O resultado deixou os brasileiros com seis pontos, na liderança isolada do Grupo B e muito perto da classificação antes da última rodada. O PSG aparece na sequência com três, mesma pontuação do Atlético de Madri. O Seattle Sounders, que completa a chave, está zerado.

As decisões do grupo serão disputadas na segunda-feira, a partir das 16h. O Botafogo encara o Atlético de Madri, enquanto o PSG mede forças com o Seattle Sounders.

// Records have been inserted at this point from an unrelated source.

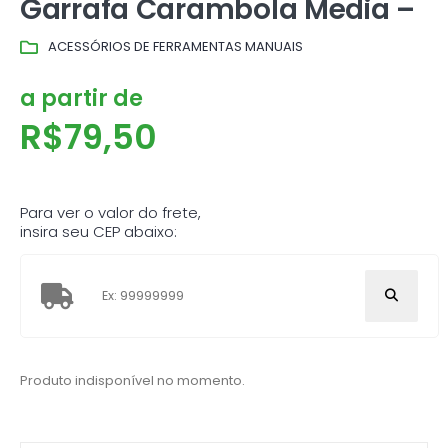
Garrafa Carambola Media –
ACESSÓRIOS DE FERRAMENTAS MANUAIS
a partir de
R$
79,50
Para ver o valor do frete,
insira seu CEP abaixo:
Produto indisponível no momento.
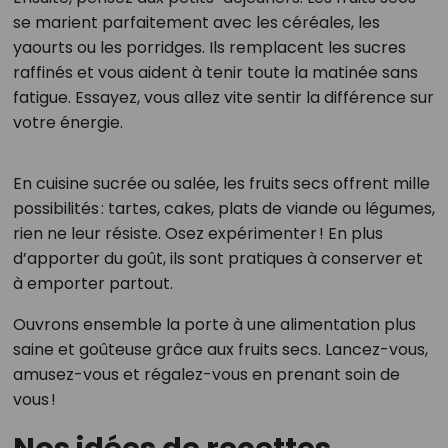
se marient parfaitement avec les céréales, les
yaourts ou les porridges. Ils remplacent les sucres
raffinés et vous aident à tenir toute la matinée sans
fatigue. Essayez, vous allez vite sentir la différence sur
votre énergie.
En cuisine sucrée ou salée, les fruits secs offrent mille
possibilités : tartes, cakes, plats de viande ou légumes,
rien ne leur résiste. Osez expérimenter ! En plus
d’apporter du goût, ils sont pratiques à conserver et
à emporter partout.
Ouvrons ensemble la porte à une alimentation plus
saine et goûteuse grâce aux fruits secs. Lancez-vous,
amusez-vous et régalez-vous en prenant soin de
vous !
Nos idées de recettes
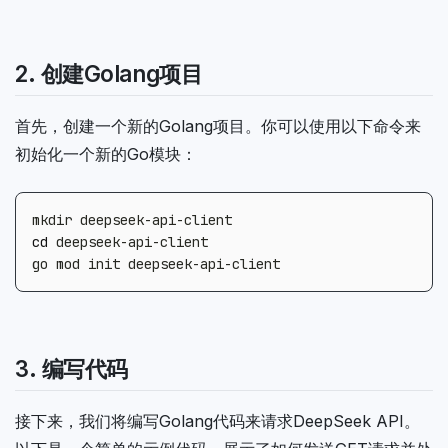
2. 创建Golang项目
首先，创建一个新的Golang项目。你可以使用以下命令来
初始化一个新的Go模块：
cd
3. 编写代码
接下来，我们将编写Golang代码来请求DeepSeek API。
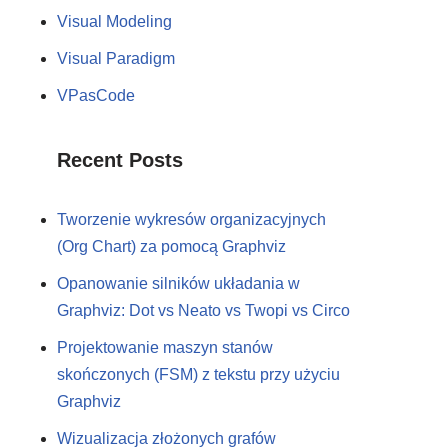
Visual Modeling
Visual Paradigm
VPasCode
Recent Posts
Tworzenie wykresów organizacyjnych
(Org Chart) za pomocą Graphviz
Opanowanie silników układania w
Graphviz: Dot vs Neato vs Twopi vs Circo
Projektowanie maszyn stanów
skończonych (FSM) z tekstu przy użyciu
Graphviz
Wizualizacja złożonych grafów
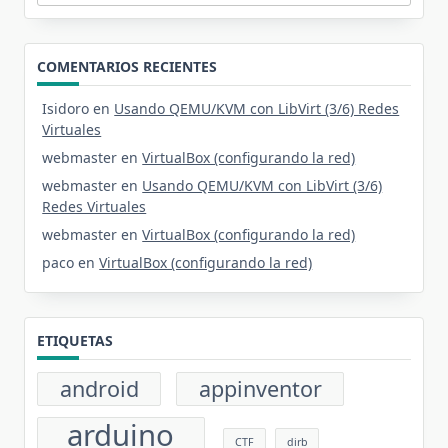
COMENTARIOS RECIENTES
Isidoro
en
Usando QEMU/KVM con LibVirt (3/6) Redes
Virtuales
webmaster
en
VirtualBox (configurando la red)
webmaster
en
Usando QEMU/KVM con LibVirt (3/6)
Redes Virtuales
webmaster
en
VirtualBox (configurando la red)
paco
en
VirtualBox (configurando la red)
ETIQUETAS
android
appinventor
arduino
CTF
dirb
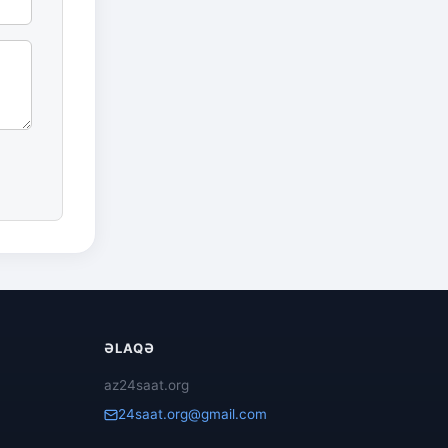
ƏLAQƏ
az24saat.org
24saat.org@gmail.com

Se os brasileiros perderem para os espanhóis e os franceses vencerem os norte-americanos, haverá um empate triplo em pontos e em confrontos diretos — neste caso, a decisão vai para o saldo de gols entre os duelos, ignorando, portanto, resultados do trio envolvendo o lanterna.

Como está o Grupo B

1 – Botafogo: 6 pontos (saldo +2)
2 – PSG: 3 pontos (saldo +3)
3 – Atlético de Madri: 3 pontos (saldo -2)
4 – Seattle Sounders: 0 pontos (saldo -3)

Como foi o jogo

O 1º tempo ensaiou uma pressão do PSG, mas as doses de organização, raça e eficiência premiaram o Botafogo. Mesmo diante de um Kvaratskhelia inspirado pela ponta esquerda, a equipe de Renato Paiva soube jogar o jogo, esfriou gradativamente o ímpeto do adversário e, na famosa “única bola”, balançou as redes a partir da dupla Savarino e Igor Jesus.

Na etapa final, os brasileiros continuaram mostrando valentia e, mesmo acuados, conseguiram contar as principais chances de gol — John, nas poucas vezes em que precisou trabalhar em meio a um sistema defensivo atento, mostrou autoridade e impediu o pior.